What you are asked to do: Filter the listing down to the lines containing the word "female".

[[ Supplied material, beginning ]]

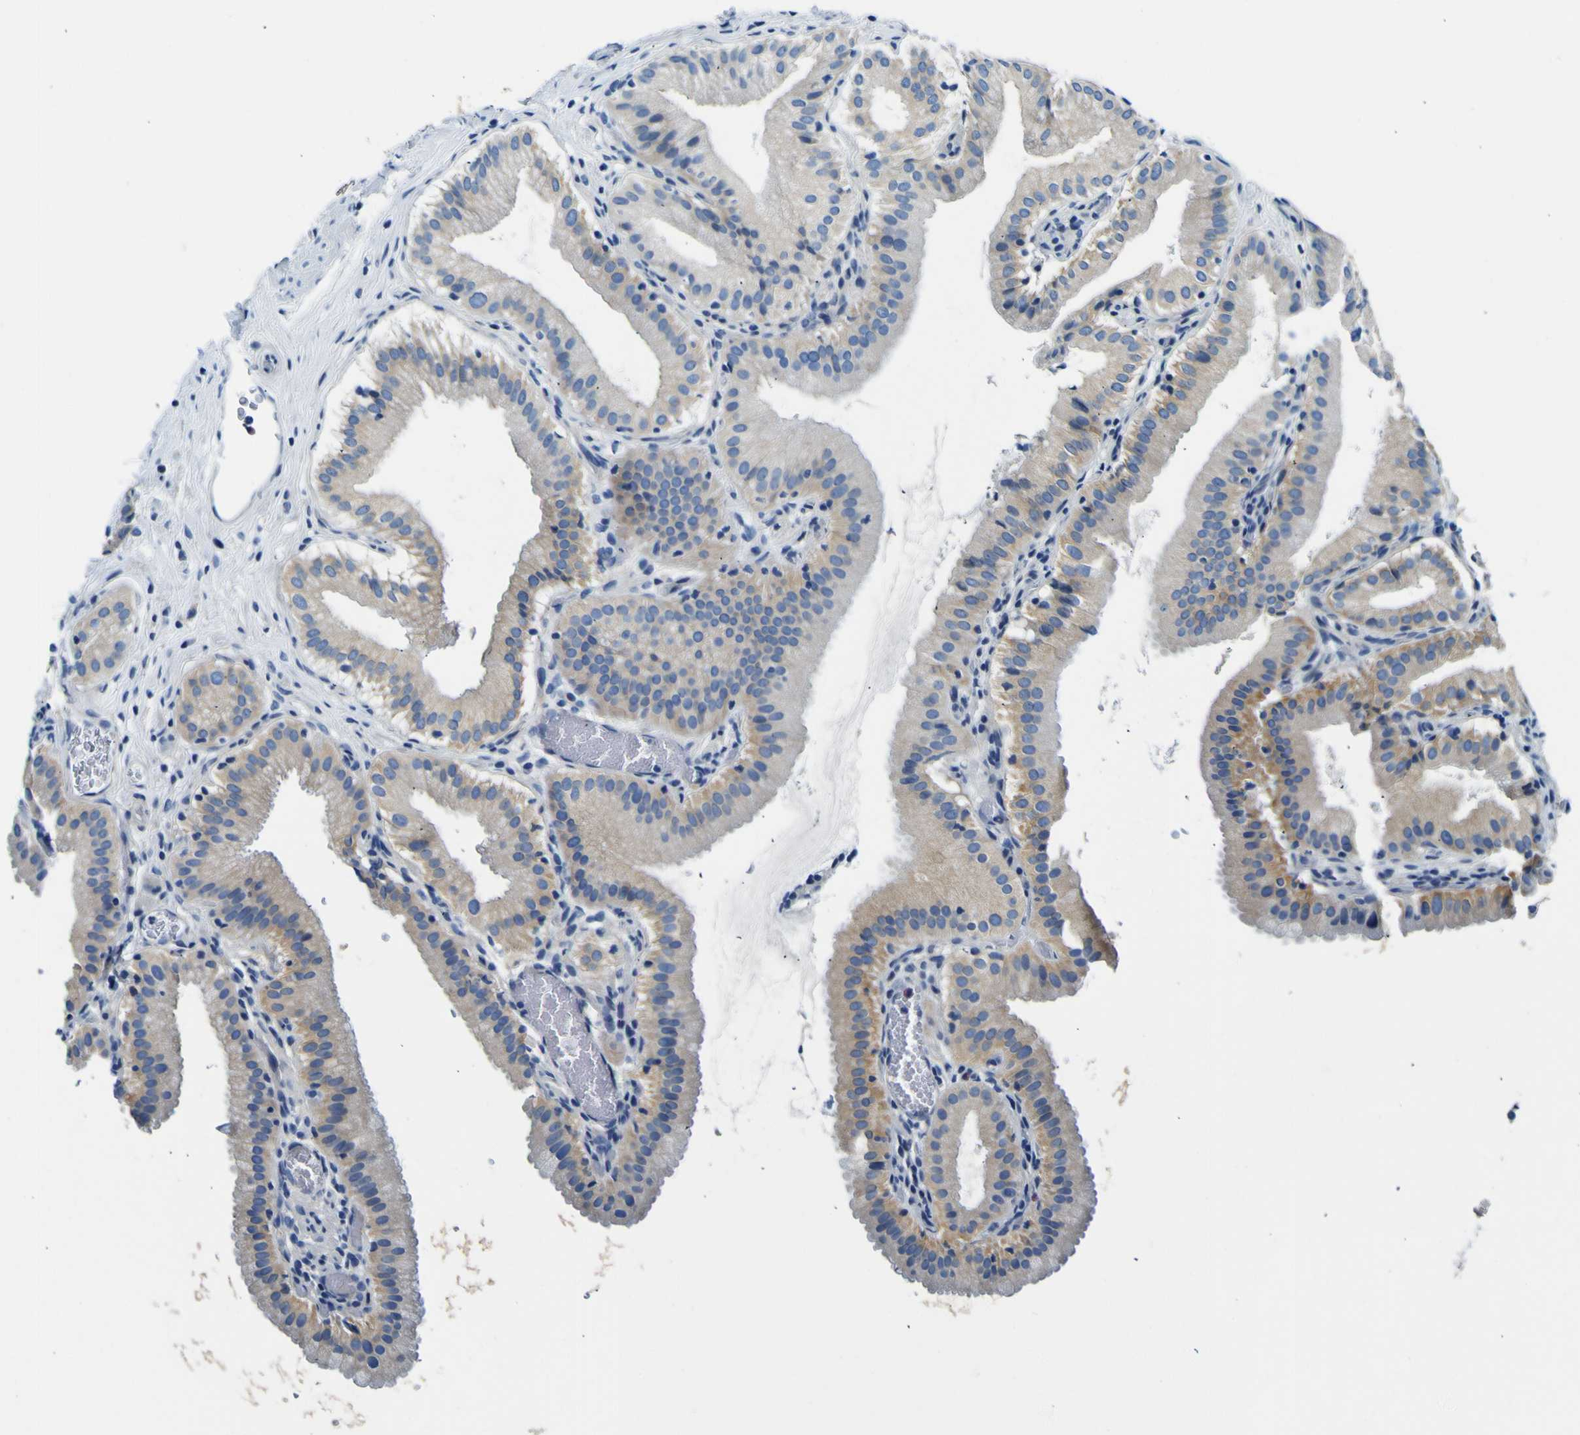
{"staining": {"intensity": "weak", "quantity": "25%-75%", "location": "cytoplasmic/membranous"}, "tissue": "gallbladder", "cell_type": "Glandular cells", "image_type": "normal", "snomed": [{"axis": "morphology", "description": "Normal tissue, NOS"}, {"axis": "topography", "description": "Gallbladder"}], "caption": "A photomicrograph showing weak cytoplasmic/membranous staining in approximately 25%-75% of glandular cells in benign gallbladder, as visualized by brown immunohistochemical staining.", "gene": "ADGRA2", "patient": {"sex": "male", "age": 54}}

[[ Supplied material, end ]]
[[ Supplied material, beginning ]]

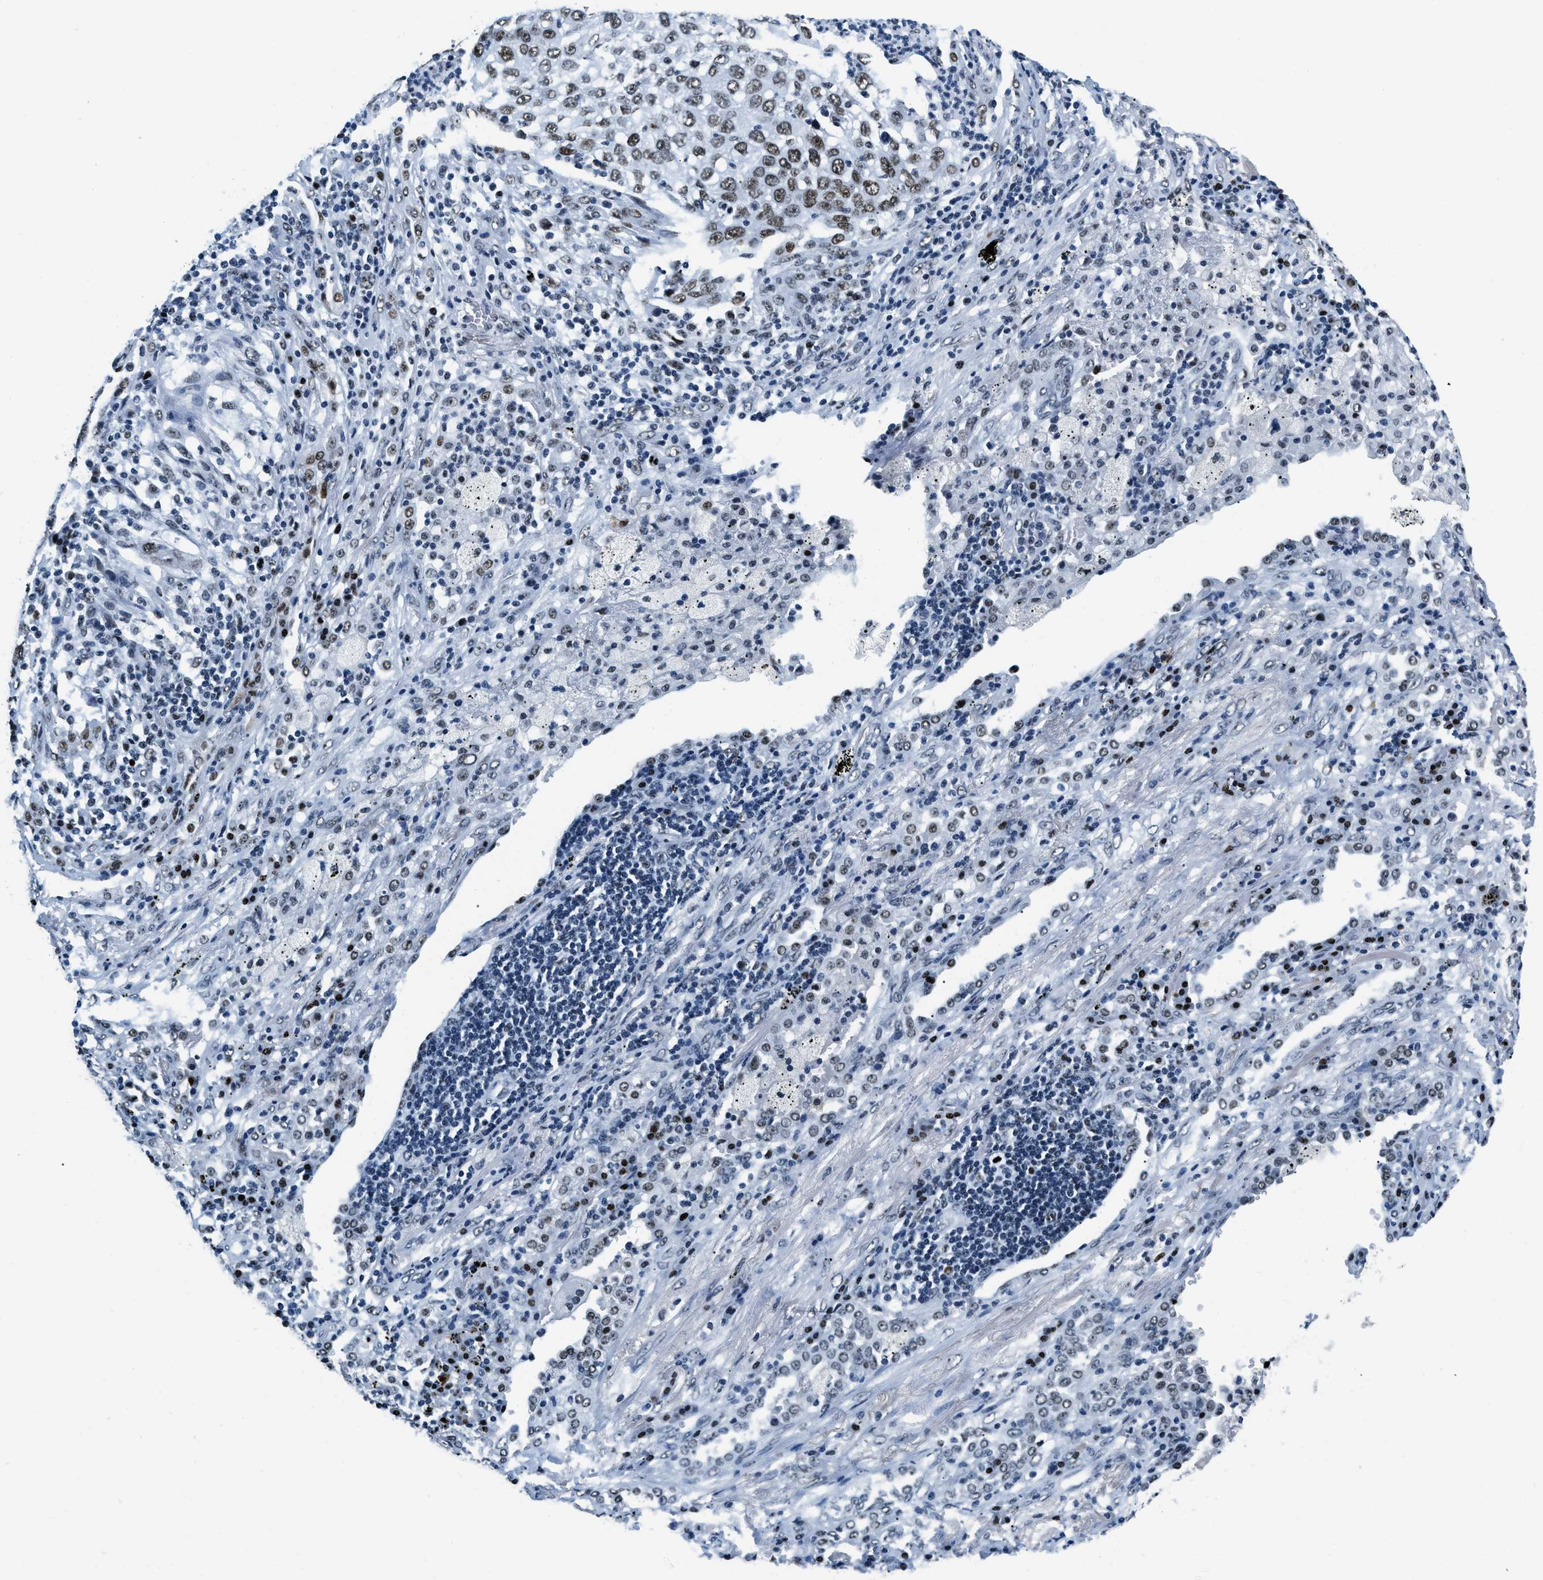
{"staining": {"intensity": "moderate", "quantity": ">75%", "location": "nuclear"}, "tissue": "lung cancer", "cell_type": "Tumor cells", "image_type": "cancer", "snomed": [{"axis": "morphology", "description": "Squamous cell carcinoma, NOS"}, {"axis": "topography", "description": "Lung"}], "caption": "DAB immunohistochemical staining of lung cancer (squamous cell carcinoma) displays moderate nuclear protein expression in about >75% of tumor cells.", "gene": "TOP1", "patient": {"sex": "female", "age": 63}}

[[ Supplied material, end ]]
[[ Supplied material, beginning ]]

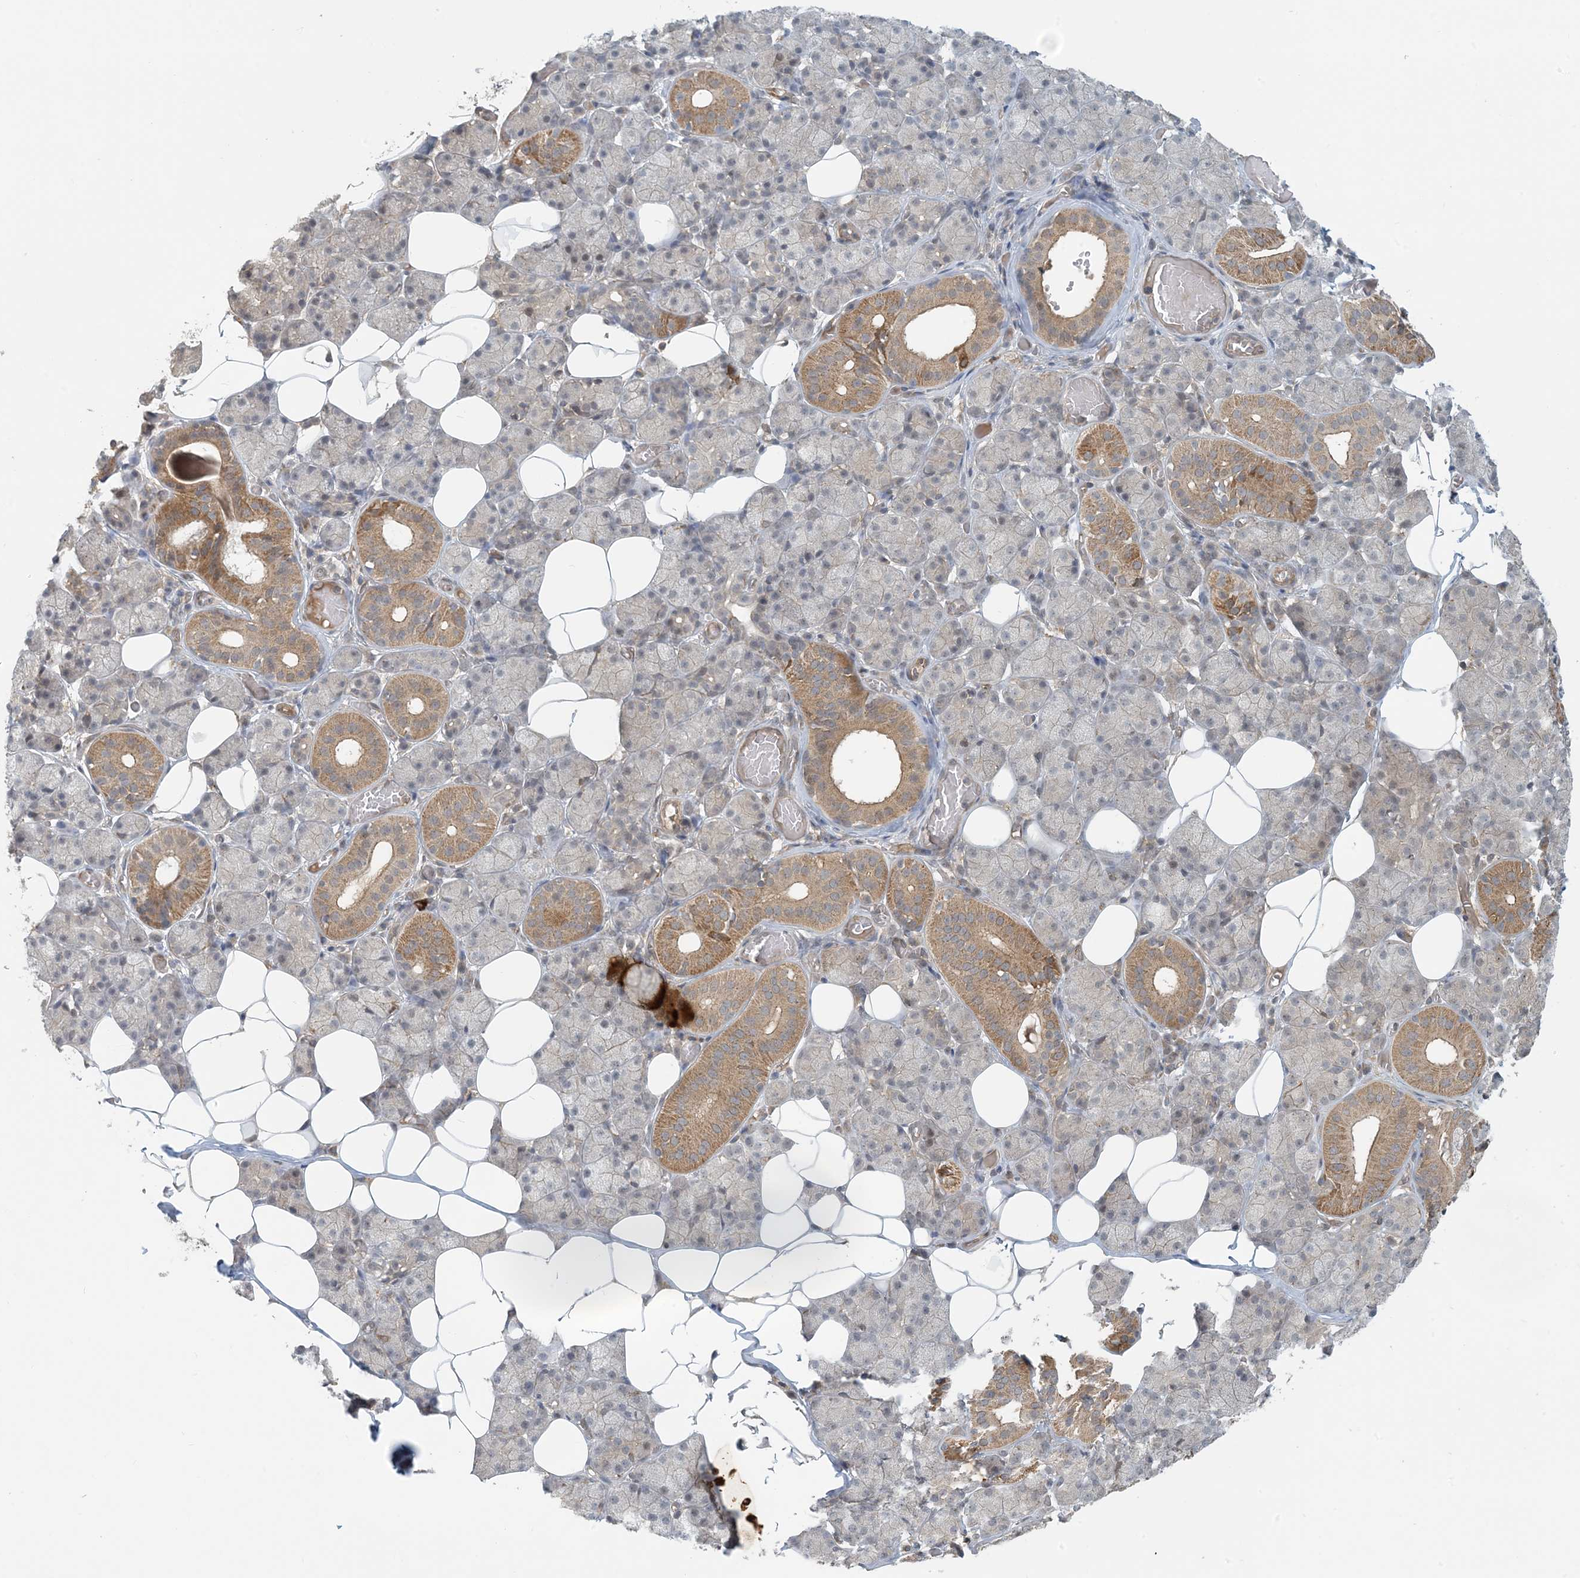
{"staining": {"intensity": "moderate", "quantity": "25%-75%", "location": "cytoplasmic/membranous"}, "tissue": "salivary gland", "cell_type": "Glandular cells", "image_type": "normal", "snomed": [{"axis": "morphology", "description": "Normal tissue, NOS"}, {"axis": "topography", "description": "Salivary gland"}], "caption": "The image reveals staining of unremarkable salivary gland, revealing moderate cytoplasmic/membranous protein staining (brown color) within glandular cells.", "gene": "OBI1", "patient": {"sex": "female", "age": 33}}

[[ Supplied material, end ]]

Result below:
{"staining": {"intensity": "moderate", "quantity": ">75%", "location": "nuclear"}, "tissue": "lung cancer", "cell_type": "Tumor cells", "image_type": "cancer", "snomed": [{"axis": "morphology", "description": "Squamous cell carcinoma, NOS"}, {"axis": "topography", "description": "Lung"}], "caption": "DAB immunohistochemical staining of lung cancer (squamous cell carcinoma) displays moderate nuclear protein expression in about >75% of tumor cells.", "gene": "TOP1", "patient": {"sex": "female", "age": 63}}
{"staining": {"intensity": "moderate", "quantity": "25%-75%", "location": "cytoplasmic/membranous"}, "tissue": "salivary gland", "cell_type": "Glandular cells", "image_type": "normal", "snomed": [{"axis": "morphology", "description": "Normal tissue, NOS"}, {"axis": "topography", "description": "Salivary gland"}], "caption": "The image reveals staining of unremarkable salivary gland, revealing moderate cytoplasmic/membranous protein staining (brown color) within glandular cells.", "gene": "OBI1", "patient": {"sex": "female", "age": 33}}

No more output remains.